Top of DOCUMENT PASSAGE

Overland Shark is a relatively new music label operating out of -- you guessed it -- Overland Park. The roster of releases -- only on tape cassette and digital download -- includes Minden frontman Casey Burge and local smooth groovers Parts of Speech. The Pitch recently caught up with founder Andrew Hueback by e-mail to discuss the joys of tape, the sorrows of CDs, and the balance of balance.
The Pitch: What was the genesis for Overland Shark?
Andrew Hueback: Honestly, I moved into a house in Overland Park and started a personal blog to post photos of my cat and the occasional jazz/funk cassette rip. The musicians I've worked with so far are all close friends of mine, and I've always thought it was strange that their music -- which means so much to me -- was a secret only I seemed to know about. Slowly, the site began to focus on that, and eventually I saw the opportunity to realize a goal I've always had, to have a music imprint. The name carried over, which is probably my least favorite part about all of this.
Why not just change the name?

Bottom of DOCUMENT PASSAGE
Top of AVAILABLE DATA

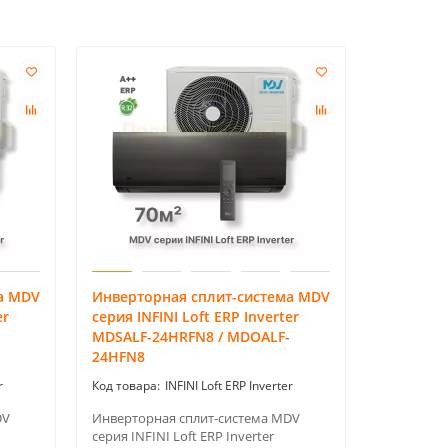
а MDV
Инверторная сплит-система MDV
Инвертор
er
серия INFINI Loft ERP Inverter
серия Cla
MDSALF-24HRFN8 / MDOALF-
07HRDN8
24HFN8
r
INFINI Loft ERP Inverter
Инверторн
серия Clas
DV
Инверторная сплит-система MDV
MDOC-07HD
серия INFINI Loft ERP Inverter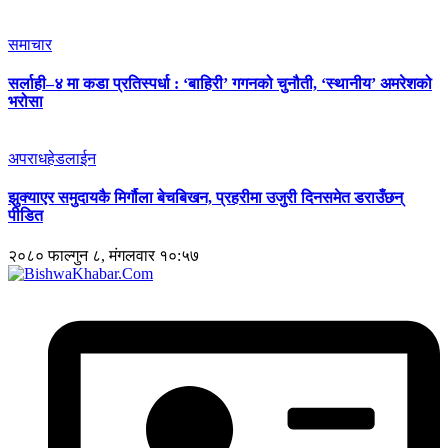
समाचार
सर्लाही–४ मा कडा प्रतिस्पर्धा : ‘बाहिरी’ गगनको चुनौती, ‘स्थानीय’ अमरेशको
भरोसा
अपराध
हेडलाईन
झुक्याएर समुदायकै मिर्गौला बेचबिखन, प्रहरीमा उजुरी दिनसमेत डराउँछन्
पीडित
२०८० फाल्गुन ८, मंगलवार १०:५७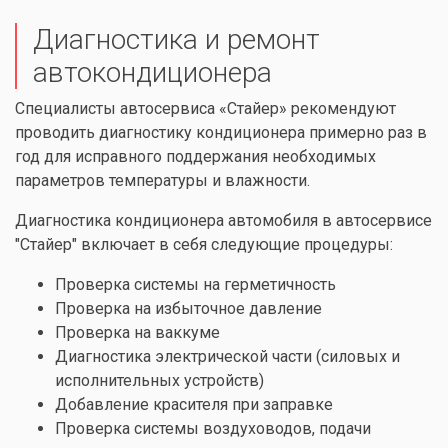
Диагностика и ремонт
автокондиционера
Специалисты автосервиса «Стайер» рекомендуют
проводить диагностику кондиционера примерно раз в
год для исправного поддержания необходимых
параметров температуры и влажности.
Диагностика кондиционера автомобиля в автосервисе
"Стайер" включает в себя следующие процедуры:
Проверка системы на герметичность
Проверка на избыточное давление
Проверка на ваккуме
Диагностика электрической части (силовых и
исполнительных устройств)
Добавление красителя при заправке
Проверка системы воздуховодов, подачи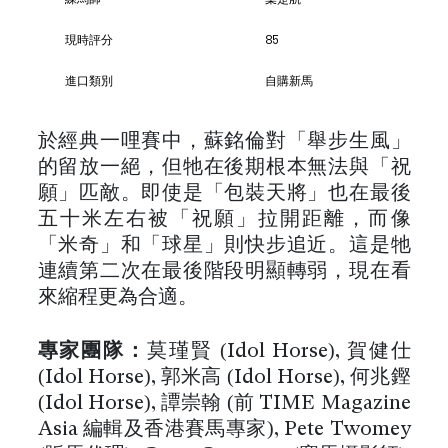
現時評分
85
進口類別
自購新馬
於經典一哩賽中，蘇銘倫對「舉步生風」
的留放一絕，但牠在後期根本無法與「祝
願」匹敵。即使是「包裝天將」也在最後
五十米左右被「祝願」拉開距離，而像
「米奇」和「球星」則快步追近。這是牠
連續第二次在最後階段明顯轉弱，現在看
來縮程更為合適。
專家團隊：
莫瑾賢 (Idol Horse), 賀健仕
(Idol Horse), 郭米高 (Idol Horse), 何兆鏗
(Idol Horse), 譚崇翰 (前 TIME Magazine
Asia 編輯及香港賽馬專家), Pete Twomey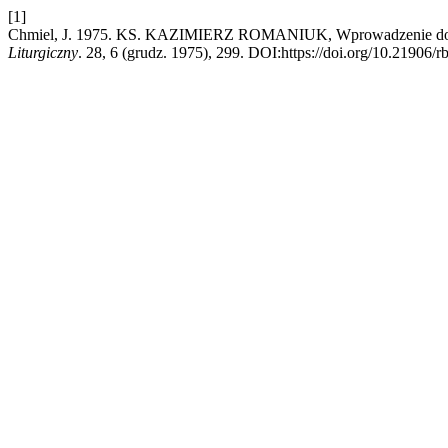
[1]
Chmiel, J. 1975. KS. KAZIMIERZ ROMANIUK, Wprowadzenie do kry
Liturgiczny
. 28, 6 (grudz. 1975), 299. DOI:https://doi.org/10.21906/r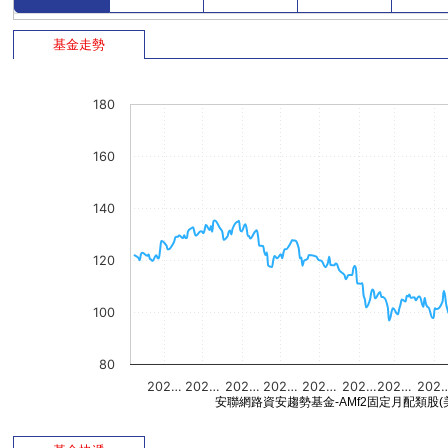
基金走勢
180
160
140
120
100
80
202…
202…
202…
202…
202…
202…
202…
202
安聯網路資安趨勢基金-AMf2固定月配類股(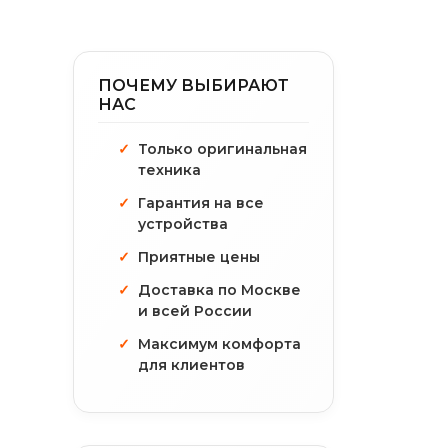
ПОЧЕМУ ВЫБИРАЮТ
НАС
Только оригинальная
техника
Гарантия на все
устройства
Приятные цены
Доставка по Москве
и всей России
Максимум комфорта
для клиентов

Bottom of AVAILABLE DATA

> TASKS TO COMPLETE:
- A) Could you repeat word for word the part of the Overland Shark interview running from "Andrew Hueback: Honestly, I" down to "all of this."?
- B) Can you go on with the Overland Shark interview from the point where it stops?

> RESULTS IN ORDER:
- A)
Andrew Hueback: Honestly, I moved into a house in Overland Park and started a personal blog to post photos of my cat and the occasional jazz/funk cassette rip. The musicians I've worked with so far are all close friends of mine, and I've always thought it was strange that their music -- which means so much to me -- was a secret only I seemed to know about. Slowly, the site began to focus on that, and eventually I saw the opportunity to realize a goal I've always had, to have a music imprint. The name carried over, which is probably my least favorite part about all of this.

- B)
It's occurred to me, but people seem to respond positively to it, and I just don't have a good enough reason to. I can obsess over details to infinity, but it might start to ruin the magic. It again comes back to balance, and striking it between consideration and letting things go. It's the same principle I expect of the artists I work with.
What is it about the medium of cassette tape that appeals to you?
It's not really an act of nostalgia or a novelty so much, but rather a cheap way to release music in an analog format. I personally don't buy CDs. I think of them like software -- you load them on the computer and then tuck them away in a drawer for backup, whereas, to me, a cassette tape is more like a book (it even resembles one, spine and all). The object is linked with the experience, and you have to physically interact with it every time (you flip the pages of a book, the sides of a tape). It's a relationship that I think subtly affects the psychology of the listener ... that it's somehow more real. Ultimately, though, it's a matter of cost: I just can't afford to release everything on vinyl right now.
Do you see digital releases as a necessity in distributing music in today's market? Is this perhaps as a compromise of sorts?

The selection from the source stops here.